If, as some one has said, to plow is to pray, we’ve been doing a heap of mouth-worship on Alabama Ranch this last few weeks. But the final acre has been turned over, the final long sea of furrows disked and plank-dragged and seeded down, and after the heavy rains of Thursday night there’s just the faintest tinge of green, here and there, along my billiard-table of a granary-to-be.

But the mud is back, and to save my kitchen floor, last night, I trimmed down a worn-out broom, cut off most of the handle, and fastened it upside down in a hole I’d bored at one end of the lower door-step.
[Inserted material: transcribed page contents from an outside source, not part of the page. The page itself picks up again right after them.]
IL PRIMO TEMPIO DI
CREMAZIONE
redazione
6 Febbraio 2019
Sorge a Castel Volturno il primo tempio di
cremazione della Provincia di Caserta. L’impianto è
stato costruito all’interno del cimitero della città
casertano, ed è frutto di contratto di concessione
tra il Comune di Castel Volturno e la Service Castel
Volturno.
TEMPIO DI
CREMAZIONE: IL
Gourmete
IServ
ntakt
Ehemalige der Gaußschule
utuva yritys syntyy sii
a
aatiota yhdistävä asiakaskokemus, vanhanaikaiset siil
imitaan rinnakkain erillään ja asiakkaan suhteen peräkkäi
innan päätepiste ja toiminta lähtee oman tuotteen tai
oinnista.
All this talk of mine about wheat sounds as though I were what they call out here a Soil Robber, or a Land Miner, a get-rich-quick squatter who doesn’t bother about mixed farming or the rotation of crops, with no true love for the land which he impoverishes and leaves behind him when he’s made his pile. I want to make my pile, it’s true, but we’ll soon have other things to think about. There’s my home garden to be made ready, and the cattle and pigs to be looked after, and a run to be built for my chickens. The latter, for all their neglect, have been laying like mad and I’ve three full crates of eggs in the cellar, all dipped in water-glass and ready for barter at Buckhorn. If the output keeps up I’ll store away five or six crates of the treated eggs for Christmas-season sale, for in midwinter they easily bring eighty cents a dozen.
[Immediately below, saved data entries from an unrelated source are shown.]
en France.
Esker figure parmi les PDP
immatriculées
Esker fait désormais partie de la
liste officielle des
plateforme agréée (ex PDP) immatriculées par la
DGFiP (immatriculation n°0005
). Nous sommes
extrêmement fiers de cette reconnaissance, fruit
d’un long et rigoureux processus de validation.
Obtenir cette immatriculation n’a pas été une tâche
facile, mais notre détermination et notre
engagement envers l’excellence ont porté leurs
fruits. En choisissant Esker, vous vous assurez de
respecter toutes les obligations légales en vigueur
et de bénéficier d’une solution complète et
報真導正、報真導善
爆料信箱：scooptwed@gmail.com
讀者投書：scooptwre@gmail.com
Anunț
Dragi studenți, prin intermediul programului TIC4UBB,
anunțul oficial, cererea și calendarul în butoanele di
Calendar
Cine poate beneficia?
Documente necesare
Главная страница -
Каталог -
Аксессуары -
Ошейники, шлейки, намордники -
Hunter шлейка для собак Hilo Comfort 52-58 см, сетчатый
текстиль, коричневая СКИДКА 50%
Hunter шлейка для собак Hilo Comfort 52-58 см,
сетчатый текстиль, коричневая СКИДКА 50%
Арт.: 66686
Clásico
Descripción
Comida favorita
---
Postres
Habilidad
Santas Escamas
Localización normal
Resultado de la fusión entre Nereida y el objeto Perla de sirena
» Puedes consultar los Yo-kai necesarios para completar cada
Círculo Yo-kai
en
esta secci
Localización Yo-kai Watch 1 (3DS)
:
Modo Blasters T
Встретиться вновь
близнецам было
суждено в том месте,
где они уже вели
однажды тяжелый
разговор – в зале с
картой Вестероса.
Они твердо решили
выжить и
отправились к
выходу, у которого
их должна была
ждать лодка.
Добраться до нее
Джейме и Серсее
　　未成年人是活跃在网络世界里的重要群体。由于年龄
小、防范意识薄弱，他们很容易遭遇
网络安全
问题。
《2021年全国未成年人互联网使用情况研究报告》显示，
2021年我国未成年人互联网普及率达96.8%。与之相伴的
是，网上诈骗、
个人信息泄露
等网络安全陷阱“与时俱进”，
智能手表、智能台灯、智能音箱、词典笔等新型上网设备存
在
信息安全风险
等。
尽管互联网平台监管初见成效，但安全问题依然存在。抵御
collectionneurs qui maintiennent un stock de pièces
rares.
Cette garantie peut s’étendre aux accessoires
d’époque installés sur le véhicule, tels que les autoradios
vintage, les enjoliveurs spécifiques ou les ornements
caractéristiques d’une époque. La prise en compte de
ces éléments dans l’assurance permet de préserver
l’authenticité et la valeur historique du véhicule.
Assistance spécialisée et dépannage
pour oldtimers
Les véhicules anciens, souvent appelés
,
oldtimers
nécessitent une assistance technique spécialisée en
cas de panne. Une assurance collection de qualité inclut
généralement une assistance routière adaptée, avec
And speaking of barter reminds me that both Dinkie and the Twins are growing out of their duds, and heaven knows when I’ll find time to make more for them. They’ll probably have to promenade around like Ikkie’s ancestors. I’ve even run out of safety-pins. And since the enduring necessity for the safety-pin is evidenced by the fact that it’s even found on the baby-mummies of ancient Egypt, and must be a good four thousand years old, I’ve had Whinnie supply me with some home-made ones, manufactured out of hair-pins.... My little Dinkie, I notice, is going to love animals. He seems especially fond of horses, and is fearless when beside them, or on them, or even under them—for he walked calmly in under the belly of Jail-Bird, who could have brained him with one pound of his wicked big hoof. But the beast seemed to know that it was a friend in that forbidden quarter, and never so much as moved until Dinkie had been rescued. It won’t be long now before Dinkie has a pinto of his own and will go bobbing off across the prairie-floor, I suppose, like a monkey on a circus-horse. Even now he likes nothing better than coming with his mother while she gathers her “clutch” of eggs. He can scramble into a manger—where my unruly hens persist in making an occasional nest—like a marmoset. The delight on his face at the discovery of even two or three “cackle-berries,” as Whinnie calls them, is worth the occasional breakage and yolk-stained rompers. For I share in that delight myself, since egg-gathering always gives me the feeling that I’m partaking of the bounty of Nature, that I’m getting something for next-to-nothing. It’s the same impulse, really, which drives city women to the bargain-counter and the auction-room, the sublimated passion to adorn the home teepee-pole with the fruits of their cunning!